Getting “your bell rung” just once could be worse for you than you think.
A new study by Boston University researchers has now shown that even moderate traumatic brain injury may cause brain atrophy and cognitive decline in those with a genetic predisposition for the disease.
The researchers looked at a group of 160 Iraq and Afghanistan war veterans.
“Most of the research that’s come out on concussions looks at repetitive concussions in contact sports,” explained lead author Jasmeet Hayes, assistant professor of psychiatry at the BU School of Medicine and research psychologist at the National Center for PTSD, VA Boston Healthcare System,
told the Boston Herald. “But for the most part, single concussions or concussions that have been spread out over one’s lifetime have largely been ignored or thought to be negligible.”
The researchers used MR brain imaging to examine 160 veterans, some of whom had histories of single or multiple concussions.
"We found that having a concussion was associated with lower cortical thickness in brain regions that are the first to be affected in Alzheimer's disease," Hayes said in a BU statement about the study.
Cerebral cortex thickness was studied in seven parts of the brain known to show the first signs of the disease, while seven other areas were measured as controls.
Also of note, signs of brain abnormalities showed up in a relatively young group, averaging just 32 years of age.
That makes the findings alarming, but with some hope of promise in the future, with more research.
“A lot of times when you get that Alzheimer’s diagnosis, the brain is far gone at that point, and medication can only do so much,” Hayes told the Boston newspaper, adding, “but if we try to intervene at an earlier point in people’s lives, that’s where the important part of this research is going to come in.”

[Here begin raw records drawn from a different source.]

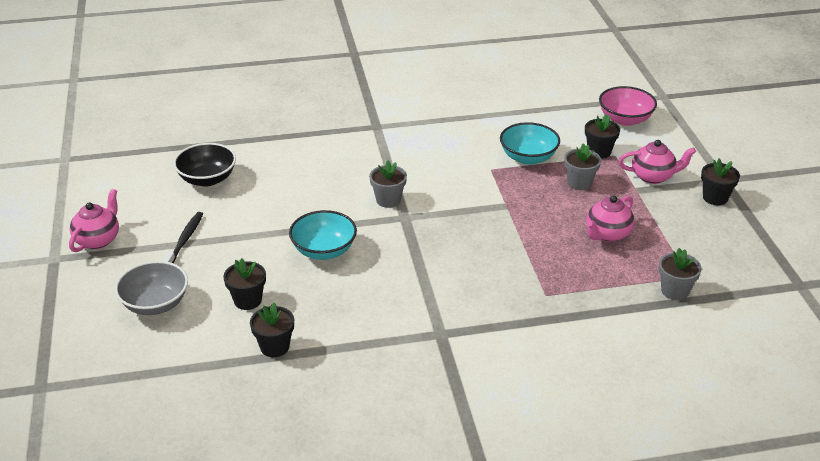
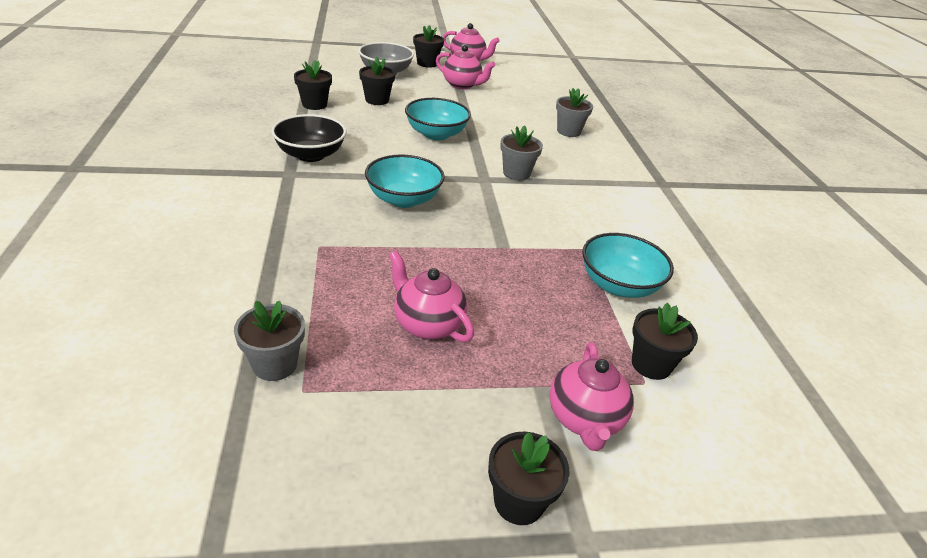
camera: 90 degrees right, 0 degrees up
(116, 273) = (427, 63): none -> black flower pot
(184, 240) = (462, 85): black toothbrush -> pink teapot
(207, 179) = (549, 98): black bowl -> black bowl (310, 155)
(458, 259) = (403, 199): none -> turquoise bowl
(579, 183) = (559, 323): grey flower pot -> grey flower pot (568, 131)
(625, 119) = (773, 426): pink bowl -> none

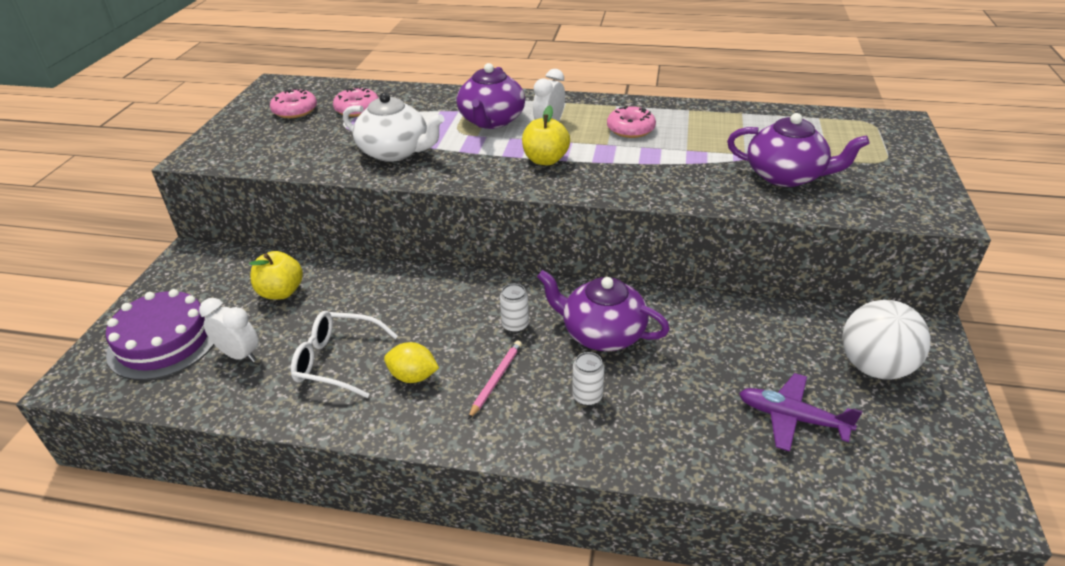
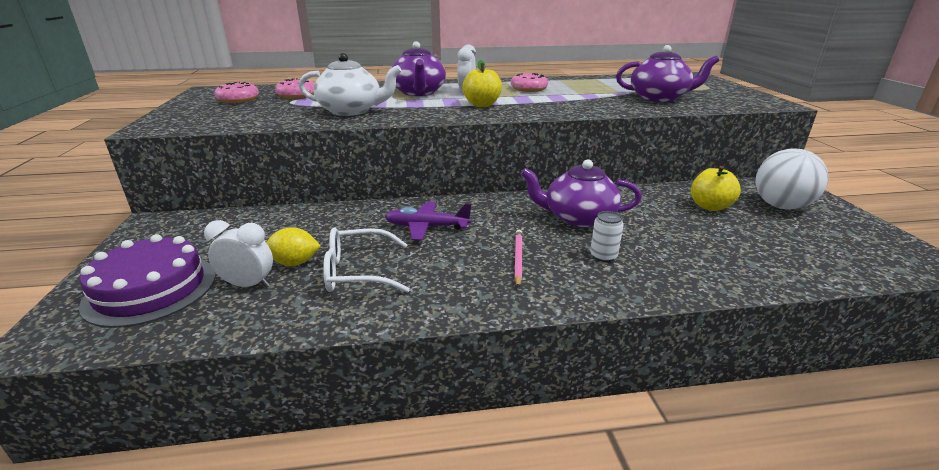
camera: 20 degrees left, 10 degrees down
(281, 292) = (268, 234): yellow apple -> yellow apple (710, 206)
(413, 376) = (441, 270): yellow lemon -> yellow lemon (295, 263)
(515, 325) = (504, 223): white can -> none
(791, 418) = (762, 241): purple plane -> purple plane (426, 227)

Of practical note, Hayes advised that these findings underscore the need “to document the occurrence and subsequent symptoms of a concussion.” The researcher stressed that such a history is vital even if the person “is able to shake it off fairly quickly, given that, when combined with factors such as genetics, the concussion may produce negative long-term health consequences."
However, Hayes stressed that those lacking the genetic predisposition toward the neurodegenerative ailment will most likely be fine post-concussion. They will “go back to baseline functions within three to six months,” she told the paper. Further research, she hoped, would help identify those at greater risk earlier.
Over five million in the U.S. now have Alzheimer's, which has no FDA-approved medication for treatment to date.
In November, 2016, the Eli Lilly anti-Alzheimer's drug solanezumab
“did not meet the primary endpoint” in its phase 3 clinical trial. "The results of the solanezumab EXPEDITION3 trial were not what we had hoped for and we are disappointed for the millions of people waiting for a potential disease-modifying treatment for Alzheimer's disease," stated John C. Lechleiter, Ph.D., Lilly chairman, president and chief executive officer.
But news in the ongoing search for therapy was better in December, 2016, when researchers at Washington University School of Medicine in St. Louis selected a new PET tracer from Janssen Research & Development to include with two others being investigated in the Dominantly Inherited Alzheimer’s Network Trial Unit (DIAN-TU) study. The tracer –
THK-5351 – is designed to detect the brain protein tau.
Also in December, researchers at the University of Chile and University of Pittsburgh have developed a new,
noninvasive technology that may diagnose Alzheimer's disease before symptoms appear. It detects the pathological oligomeric forms of tau protein in blood platelets in patients with Alzheimer's and other neurodegenerative diseases. The ratio of the abnormal tau and normal tau protein can differentiate Alzheimer's patients from normal controls, according to the researchers.